As soon as he signed, Nathan reported to Belling-ham, Wash., San Francisco's Rookie League club. Surrounded by players from such Division I schools as UCLA, USC, Fresno State and LSU, Nathan collapsed. He batted .232 with three home runs. The straight 85-mph fastballs he saw at Stony Brook were replaced by snapping heaters and rope-tugged sliders. "I went from being a No. 3 or 4 hitter with some power to a No. 9 hitter with nothing to offer," he recalls. "I was overmatched."
In February '96 Nathan, ready for a fresh start, reported to minor league spring training in Phoenix. He played shortstop and third base, connected ball with wood a little more frequently, stole some bases and then—smack. Jack Hiatt, the Giants' director of player development, called Nathan in for a meeting. "He said, 'We want you to pitch full time,' " says Nathan. "I told him I wasn't ready, that I'd never pitched regularly and that, mentally, I was exhausted."
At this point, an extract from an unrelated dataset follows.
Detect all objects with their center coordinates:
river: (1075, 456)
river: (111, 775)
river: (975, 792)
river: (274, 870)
Nathan retired and reenrolled at Stony Brook, where he earned his bachelor's degree in business management. For the first time since high school, he held regular jobs. He worked behind a bar. He did cleaning and maintenance at a golf course. He spent a week following his roommate to his job at a stock brokerage. "That really did it," Nathan says. "Getting up at five in the morning, working on the phone for nine, 10 hours, that made baseball look pretty good." In December 1996 Nathan called the Giants, asking for a second chance. They took him back—as a pitcher.
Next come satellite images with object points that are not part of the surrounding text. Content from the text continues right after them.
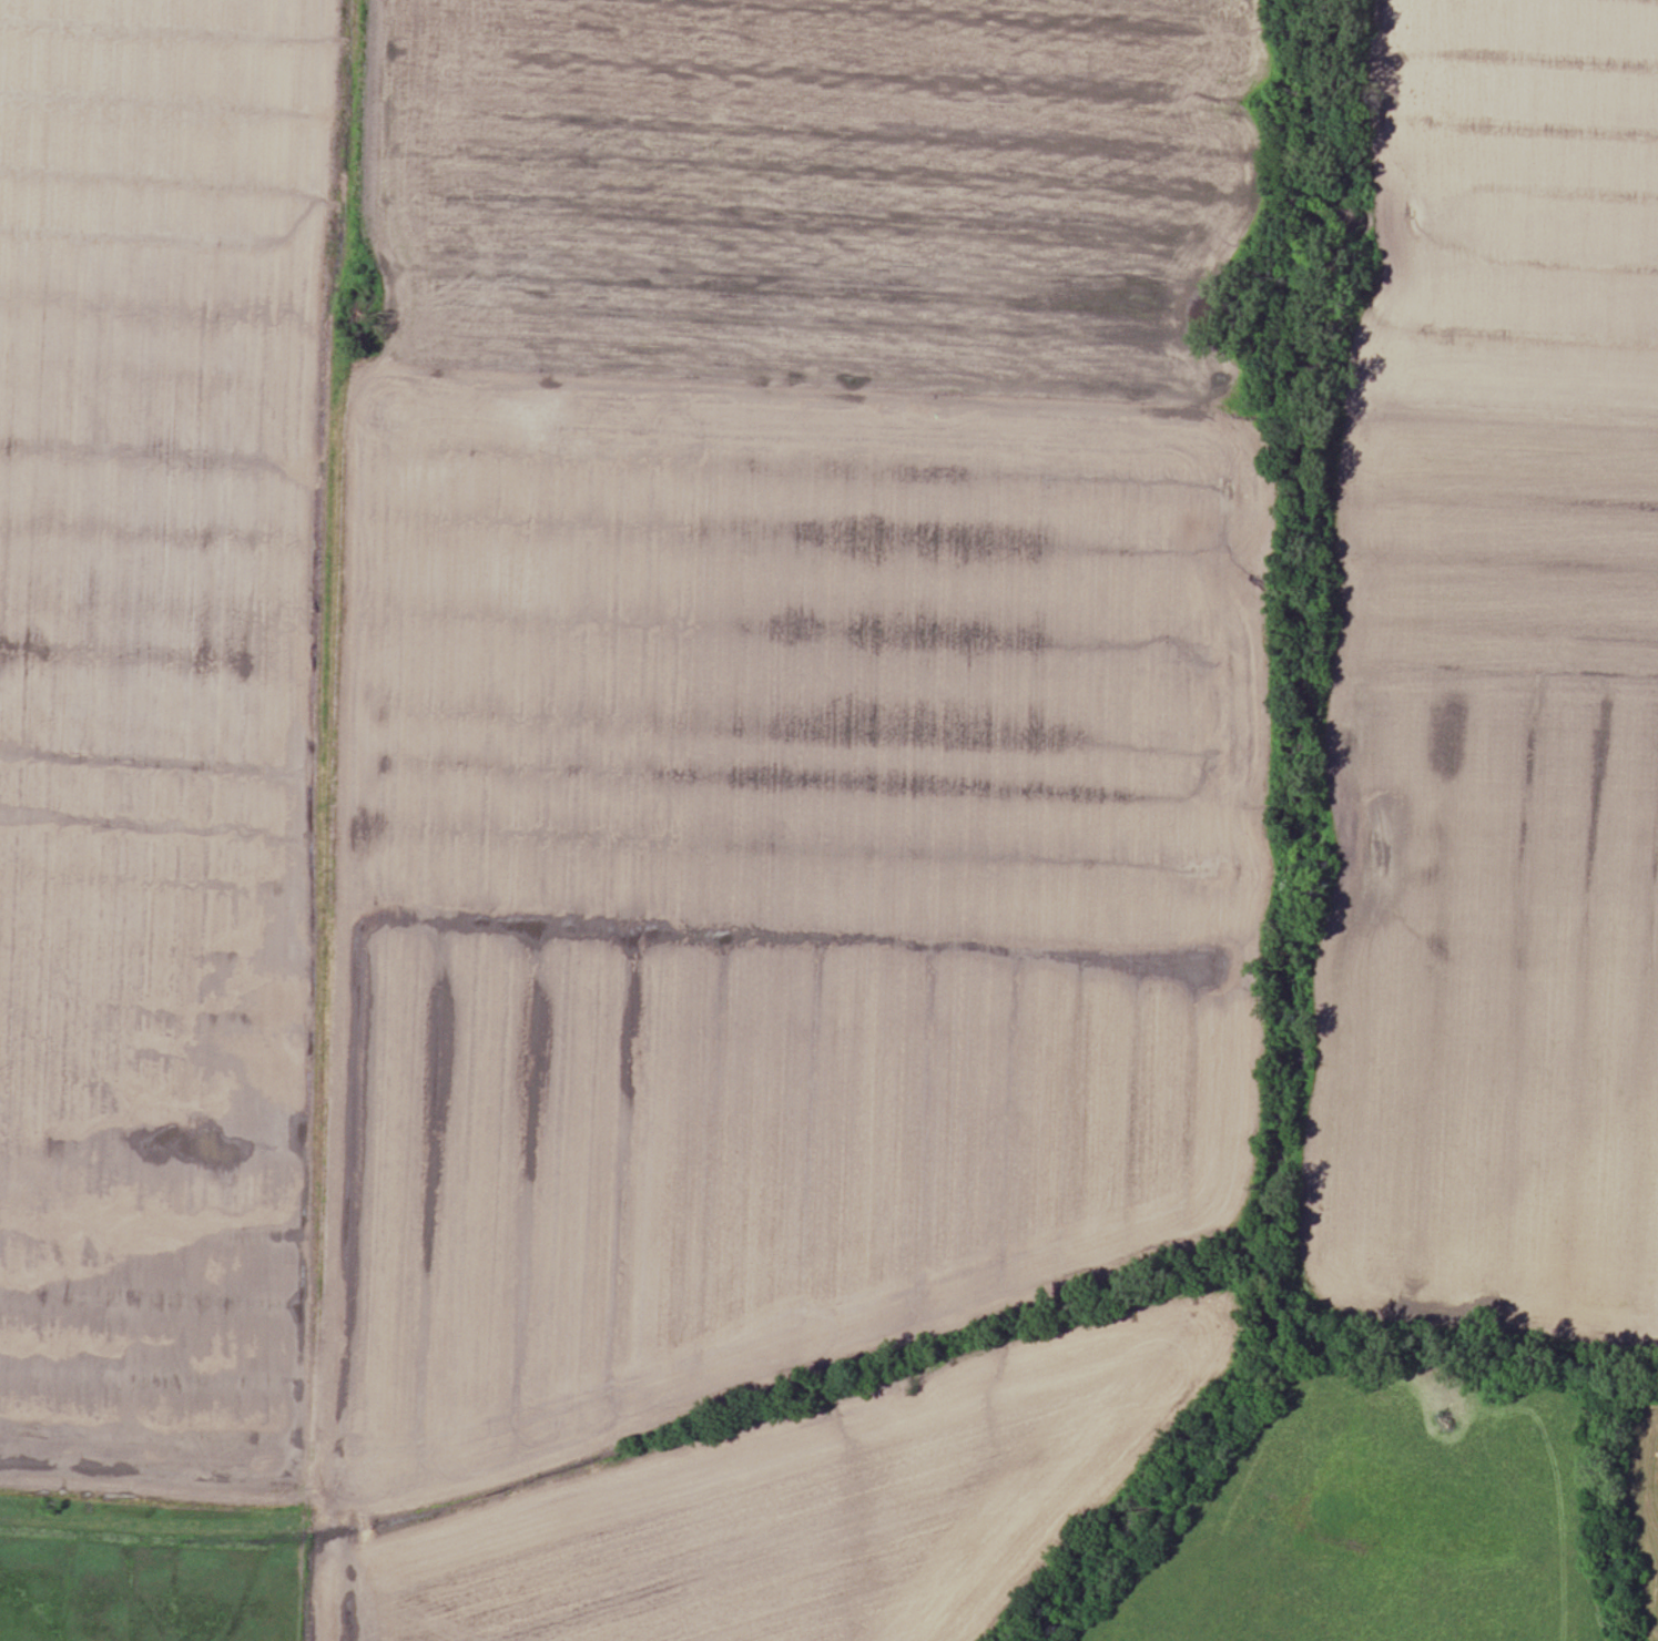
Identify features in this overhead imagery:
crop: (830, 195)
crop: (1489, 692)
crop: (157, 728)
crop: (756, 893)
crop: (793, 1495)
Nathan spent 1997 with Class A Salem-Keizer (Ore.), going 2-1 with a 2.47 ERA in 18 games. The next season, with Single A San Jose, he struck out 118 batters in 122 innings. In 1999, boasting a 95-mph fastball, a hunchback curve and a workable changeup, he debuted with San Francisco. Nathan went 7-4 with a 4.18 ERA. "He's raw, but he has a chance to become one of the league's best starters," says Righetti. "Joe has all the tools: a strong arm, a dedication to learning, a desire. He just needs to stay healthy."
Nathan, who in October underwent arthroscopic surgery on his right shoulder to clean up the cartilage, says he will report to spring training fully recovered. "It's not a big deal," he says of the surgery. "It just hurt a little."
Who's to argue? If anyone knows the art of the comeback, it's Joe Nathan.